While climate change and a warming ocean likely come to mind, and that may well play a role (by increasing upwellings), the primary source of the great sargassum bloom is almost certainly because of increasing nutrient levels that feed the weed.
What is the source of increased nutrients in the Atlantic? Whether in published reports or casual opinions, most authorities point to the Amazon River as a major factor in recent years. One pretty conspicuous clue can be found in the sargassum blooms occurring off the mouth of the Amazon for the first time, an area of the Atlantic where sargassum was seldom seen previously.
Of course, the Amazon has been pouring into the Atlantic for eons. What’s changed? One theory points to increased runoff carrying fertilizers, which are high in nitrogen and phosphorus, perfect for stimulating sargassum growth. (It’s worth noting that the use of fertilizers in Brazil rose nearly 70 -percent between 2011 and 2018.)
Brazil’s weakened environmental protections, leading to tens of thousands of wildfires (to clear the land) in the Amazon basin in the past couple of years, likely contributed significantly.
Other sources of nutrients often cited include cold-water upwellings off West Africa and smoke from fires on that continent, with dust also adding to the nutrient levels. Herbert noted that in his 35 years on the Atlantic, “the dust from the Sahara was the worst I’ve ever seen, last year.”
Get Used to It
What’s the solution to the sargassum dilemma? The short-term fix for coastal communities is to get rid of it. Collecting it in front loaders and hauling it away in dump trucks has helped in some areas, but many communities lack the resources for that.

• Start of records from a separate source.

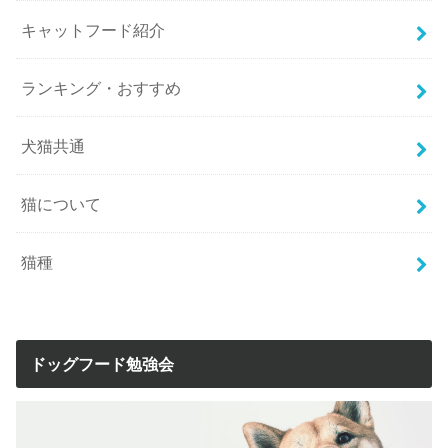
キャットフード紹介
ランキング・おすすめ
犬猫共通
猫について
猫種
ドッグフード勉強会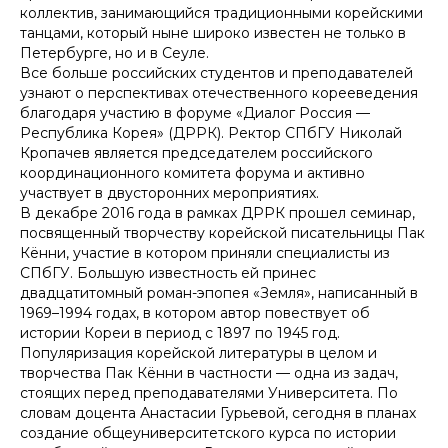
коллектив, занимающийся традиционными корейскими
танцами, который ныне широко известен не только в
Петербурге, но и в Сеуле.
Все больше российских студентов и преподавателей
узнают о перспективах отечественного корееведения
благодаря участию в форуме «Диалог Россия —
Республика Корея» (ДРРК). Ректор СПбГУ Николай
Кропачев является председателем российского
координационного комитета форума и активно
участвует в двусторонних мероприятиях.
В декабре 2016 года в рамках ДРРК прошел семинар,
посвященный творчеству корейской писательницы Пак
Кённи, участие в котором приняли специалисты из
СПбГУ. Большую известность ей принес
двадцатитомный роман-эпопея «Земля», написанный в
1969–1994 годах, в котором автор повествует об
истории Кореи в период с 1897 по 1945 год.
Популяризация корейской литературы в целом и
творчества Пак Кённи в частности — одна из задач,
стоящих перед преподавателями Университета. По
словам доцента Анастасии Гурьевой, сегодня в планах
создание общеуниверситетского курса по истории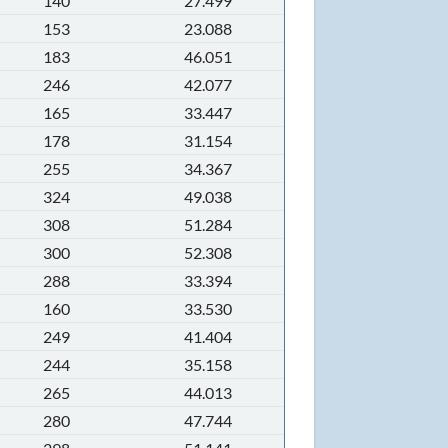
140
27.499
153
23.088
183
46.051
246
42.077
165
33.447
178
31.154
255
34.367
324
49.038
308
51.284
300
52.308
288
33.394
160
33.530
249
41.404
244
35.158
265
44.013
280
47.744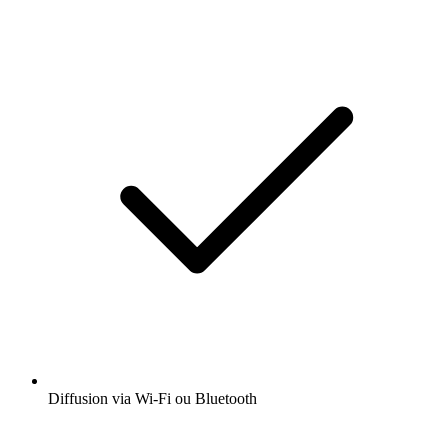
Diffusion via Wi-Fi ou Bluetooth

Limited efforts toward harvesting the stuff offer limited promise so far. Some success creating an organic seaweed-based fertilizer by a St. Lucian company has created a $6.3 billion market regionally and led to the collection of 300 tons of wet seaweed from St. Lucia beaches over the past three years, but even that is no more than a drop in the bucket.
And the prognosis? There are no ironclad predictions, but the consensus among experts seems to be that there is no relief in sight. The weed is likely to diminish seasonally, as winter cools the ocean, but the blooms could return earlier than in the past. Coral-reef ecologist Rosa Elisa Rodriguez Martinez, in Cancun, told forbes.com that in past years, the weed might accumulate on shorelines for two or three weeks during the year. Now, relentless mats of the algae plague beaches from March to October.
Read Next: Why Fish are Attracted to Weeds
When it comes to prognostication about the sargassum quandary, note that more than one expert is describing it as “the new normal.” So the odds are good that this year again, offshore anglers are likely to be reducing the number of lines in their spreads, mothballing dredges, and downsizing their lures as they continue to cope with the challenge of this sudden siege of sargassum.